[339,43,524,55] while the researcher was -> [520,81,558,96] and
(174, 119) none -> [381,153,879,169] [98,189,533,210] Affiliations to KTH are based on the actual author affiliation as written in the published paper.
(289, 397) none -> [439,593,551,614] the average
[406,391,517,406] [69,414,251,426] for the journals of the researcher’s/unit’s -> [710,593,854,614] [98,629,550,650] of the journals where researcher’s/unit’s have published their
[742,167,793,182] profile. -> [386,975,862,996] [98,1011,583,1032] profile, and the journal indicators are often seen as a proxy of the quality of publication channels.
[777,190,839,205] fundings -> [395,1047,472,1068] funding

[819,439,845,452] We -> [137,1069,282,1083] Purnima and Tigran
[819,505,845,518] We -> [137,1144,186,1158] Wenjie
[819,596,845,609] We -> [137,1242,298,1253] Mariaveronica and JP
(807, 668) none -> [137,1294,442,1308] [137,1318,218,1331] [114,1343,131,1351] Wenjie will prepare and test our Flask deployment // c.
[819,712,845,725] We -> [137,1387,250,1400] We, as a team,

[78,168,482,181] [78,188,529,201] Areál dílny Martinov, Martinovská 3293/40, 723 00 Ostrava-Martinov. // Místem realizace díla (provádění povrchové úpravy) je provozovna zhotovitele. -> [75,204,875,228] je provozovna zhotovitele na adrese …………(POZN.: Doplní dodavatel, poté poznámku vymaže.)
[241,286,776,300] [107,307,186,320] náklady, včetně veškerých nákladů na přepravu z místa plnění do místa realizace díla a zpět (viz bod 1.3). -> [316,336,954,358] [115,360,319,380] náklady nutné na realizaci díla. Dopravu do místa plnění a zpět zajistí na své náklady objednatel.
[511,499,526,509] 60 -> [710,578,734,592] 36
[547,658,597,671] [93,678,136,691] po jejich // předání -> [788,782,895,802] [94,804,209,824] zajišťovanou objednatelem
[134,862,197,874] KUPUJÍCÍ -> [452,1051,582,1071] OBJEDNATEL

******************************

Assigned task - Above are some lines. Repeat exactly, and only, those from the line that has "(289, 397) none" through the line that has "[819,712,845,725] We ->".

Response area -
(289, 397) none -> [439,593,551,614] the average
[406,391,517,406] [69,414,251,426] for the journals of the researcher’s/unit’s -> [710,593,854,614] [98,629,550,650] of the journals where researcher’s/unit’s have published their
[742,167,793,182] profile. -> [386,975,862,996] [98,1011,583,1032] profile, and the journal indicators are often seen as a proxy of the quality of publication channels.
[777,190,839,205] fundings -> [395,1047,472,1068] funding

[819,439,845,452] We -> [137,1069,282,1083] Purnima and Tigran
[819,505,845,518] We -> [137,1144,186,1158] Wenjie
[819,596,845,609] We -> [137,1242,298,1253] Mariaveronica and JP
(807, 668) none -> [137,1294,442,1308] [137,1318,218,1331] [114,1343,131,1351] Wenjie will prepare and test our Flask deployment // c.
[819,712,845,725] We -> [137,1387,250,1400] We, as a team,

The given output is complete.